Rose has denied betting on baseball, and Gioiosa has said that he placed bets for Rose only at the racetrack. But Peters is considered a credible witness by baseball commissioner Bart Giamatti, who, it was revealed last week, on April 18 sent a letter lauding Peters to U.S. District Judge Carl B. Rubin, who had been scheduled to sentence Peters. In the letter Giamatti said that Peters has provided baseball with "critical sworn testimony about Mr. Rose and his associates. In addition, Mr. Peters has provided probative documentary evidence to support his testimony and the testimony of others. Based upon other information in our possession, I am satisfied Mr. Peters has been candid, forthright and truthful with my special counsel [chief baseball investigator John Dowd]."
Upon receiving the letter, which Giamatti had asked be kept confidential, Rubin called a conference in his chambers with Statman and Assistant U.S. Attorney Robert Brichler. According to a transcript of the meeting obtained by SI and some other publications, Brichler disclosed that Rose was under federal investigation for possible tax evasion; previously there had been only press reports that Rose was under federal investigation.
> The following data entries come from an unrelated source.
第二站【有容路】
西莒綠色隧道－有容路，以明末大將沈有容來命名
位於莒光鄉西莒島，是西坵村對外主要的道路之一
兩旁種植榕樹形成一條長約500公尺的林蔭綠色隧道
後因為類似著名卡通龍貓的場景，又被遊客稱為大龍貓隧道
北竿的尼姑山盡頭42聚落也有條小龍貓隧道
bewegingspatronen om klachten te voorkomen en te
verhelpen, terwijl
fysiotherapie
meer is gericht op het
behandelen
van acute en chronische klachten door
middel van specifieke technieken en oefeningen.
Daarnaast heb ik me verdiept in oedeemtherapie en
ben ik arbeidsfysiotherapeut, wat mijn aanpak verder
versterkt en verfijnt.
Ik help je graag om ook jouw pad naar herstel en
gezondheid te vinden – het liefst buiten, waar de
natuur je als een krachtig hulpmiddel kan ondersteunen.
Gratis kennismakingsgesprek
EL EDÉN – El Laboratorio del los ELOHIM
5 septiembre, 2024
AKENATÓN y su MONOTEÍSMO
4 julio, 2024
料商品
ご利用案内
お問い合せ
Brichler also said that Peters, who is cooperating with federal authorities in the investigation of Rose's taxes, "has indicated to us that he took bets over a period of two years from Mr. Rose that could very well amount to in excess of a million dollars."
Giamatti's letter caused problems for both himself and Rubin. In the conference the judge said that he was "offended" by the letter, which he apparently saw as an unseemly attempt to influence his sentencing of Peters. "I resent the baseball commissioner entering into what I think is—there is evidence here, in my opinion, of a vendetta against Pete Rose," said Rubin.
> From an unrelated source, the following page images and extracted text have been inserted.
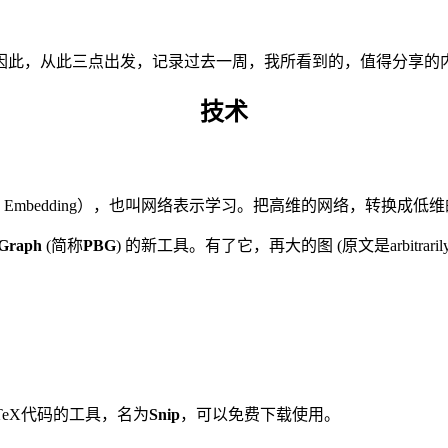
因此，从此三点出发，记录过去一周，我所看到的，值得分享的
技术
ph Embedding），也叫网络表示学习。把高维的网络，转换成
gGraph
(简称
PBG
) 的新工具。有了它，再大的图 (原文是arbitrari
eX代码的工具，名为
Snip
，可以免费下载使用。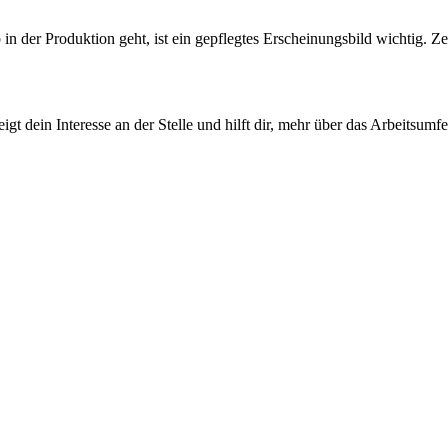
 der Produktion geht, ist ein gepflegtes Erscheinungsbild wichtig. Zeig
eigt dein Interesse an der Stelle und hilft dir, mehr über das Arbeitsu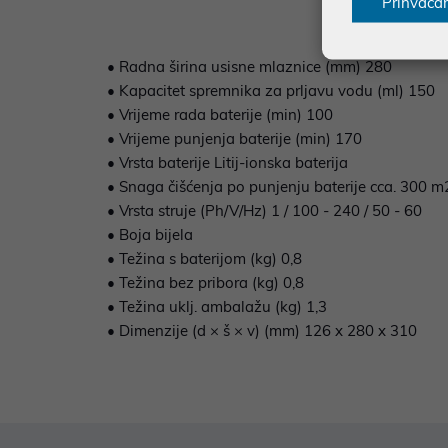
Prihvaća
• Radna širina usisne mlaznice (mm) 280
• Kapacitet spremnika za prljavu vodu (ml) 150
• Vrijeme rada baterije (min) 100
• Vrijeme punjenja baterije (min) 170
• Vrsta baterije Litij-ionska baterija
• Snaga čišćenja po punjenju baterije cca. 300 
• Vrsta struje (Ph/V/Hz) 1 / 100 - 240 / 50 - 60
• Boja bijela
• Težina s baterijom (kg) 0,8
• Težina bez pribora (kg) 0,8
• Težina uklj. ambalažu (kg) 1,3
• Dimenzije (d × š × v) (mm) 126 x 280 x 310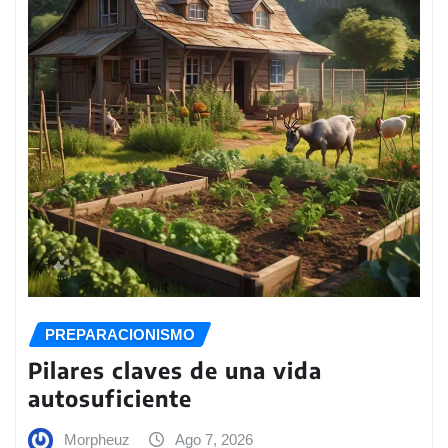
PREPARACIONISMO
Pilares claves de una vida
autosuficiente
Morpheuz
Ago 7, 2026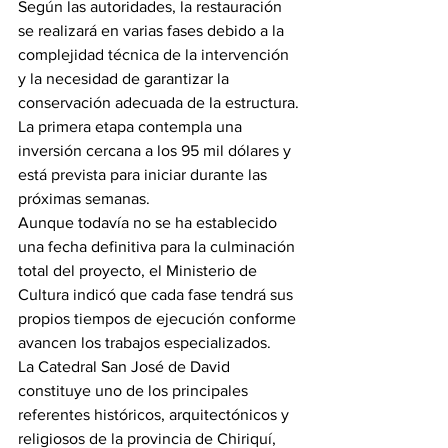
Según las autoridades, la restauración 
se realizará en varias fases debido a la 
complejidad técnica de la intervención 
y la necesidad de garantizar la 
conservación adecuada de la estructura.
La primera etapa contempla una 
inversión cercana a los 95 mil dólares y 
está prevista para iniciar durante las 
próximas semanas.
Aunque todavía no se ha establecido 
una fecha definitiva para la culminación 
total del proyecto, el Ministerio de 
Cultura indicó que cada fase tendrá sus 
propios tiempos de ejecución conforme 
avancen los trabajos especializados.
La Catedral San José de David 
constituye uno de los principales 
referentes históricos, arquitectónicos y 
religiosos de la provincia de Chiriquí, 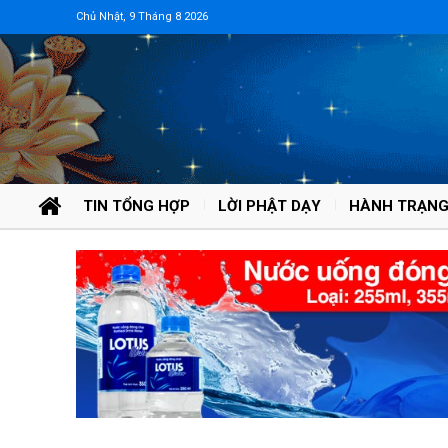
Chủ Nhật, 9 Tháng 8 2026
TIN TỔNG HỢP
LỜI PHẬT DẠY
HÀNH TRẠNG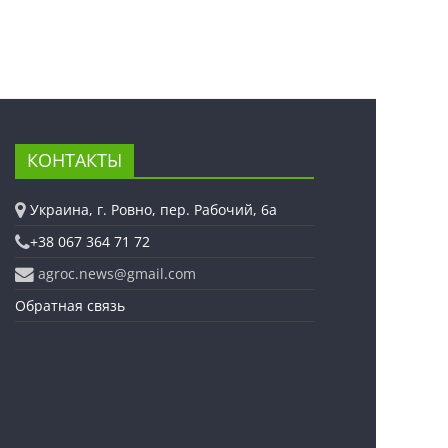
КОНТАКТЫ
Украина, г. Ровно, пер. Рабочий, 6а
+38 067 364 71 72
agroc.news@gmail.com
Обратная связь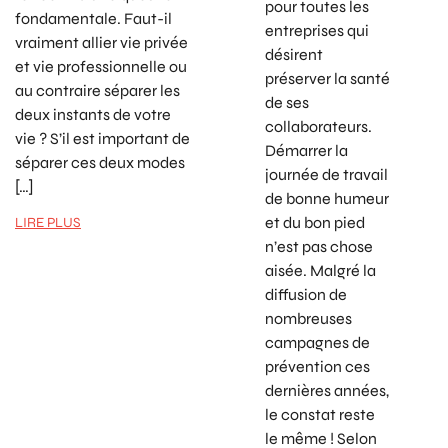
pour toutes les
fondamentale. Faut-il
entreprises qui
vraiment allier vie privée
désirent
et vie professionnelle ou
préserver la santé
au contraire séparer les
de ses
deux instants de votre
collaborateurs.
vie ? S’il est important de
Démarrer la
séparer ces deux modes
journée de travail
[…]
de bonne humeur
et du bon pied
LIRE PLUS
n’est pas chose
aisée. Malgré la
diffusion de
nombreuses
campagnes de
prévention ces
dernières années,
le constat reste
le même ! Selon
Rose's attorney, Reuven Katz, said that Giamatti "has to consider if he has compromised himself," and other lawyers agreed. "Giamatti has absolutely tainted himself." said Los Angeles trial lawyer Paul Caruso, who for several decades has represented sports figures in legal and disciplinary matters. "He has already indicated that he has great trust in one of Rose's great accusers." Said Alan Rothenberg, an attorney who's also president of the Los Angeles Clippers, "Letters are written all the time for the likes of Ron Peters. But when it comes in the middle of [Giamatti's] own investigation, it's ill-advised."
For his part, Rubin has been quoted as saying that he has been a friend of Katz's "for 60 years." Before suggesting that Giamatti may be waging a vendetta against Rose, he showed Katz a copy of the commissioner's letter. Later, sounding more like a Reds fan than an impartial jurist, he told The New York Times that baseball should have completed its investigation of Rose before the baseball season began. "I don't think that such a prolonged investigation can help either the manager or the team," said Rubin. He also accused the press of having "tried, convicted and executed" Rose. Realizing that he had created at least an appearance of impropriety by entangling himself in the Rose case, Rubin recused himself last Thursday from the sentencing of Peters.
What Peters is said to have told baseball investigators compounds Rose's predicament. Last week The Cincinnati Post quoted sources as saying that Rose was prepared to tell baseball investigators that Janszen is a blackmailer who had threatened to concoct allegations against him if Rose didn't lend him $40,000. Last month SI quoted a source close to Rose and Janszen who said that Janzsen had blackmailed Rose. However, this source said that Janszen claimed Rose owed him money for a gambling debt.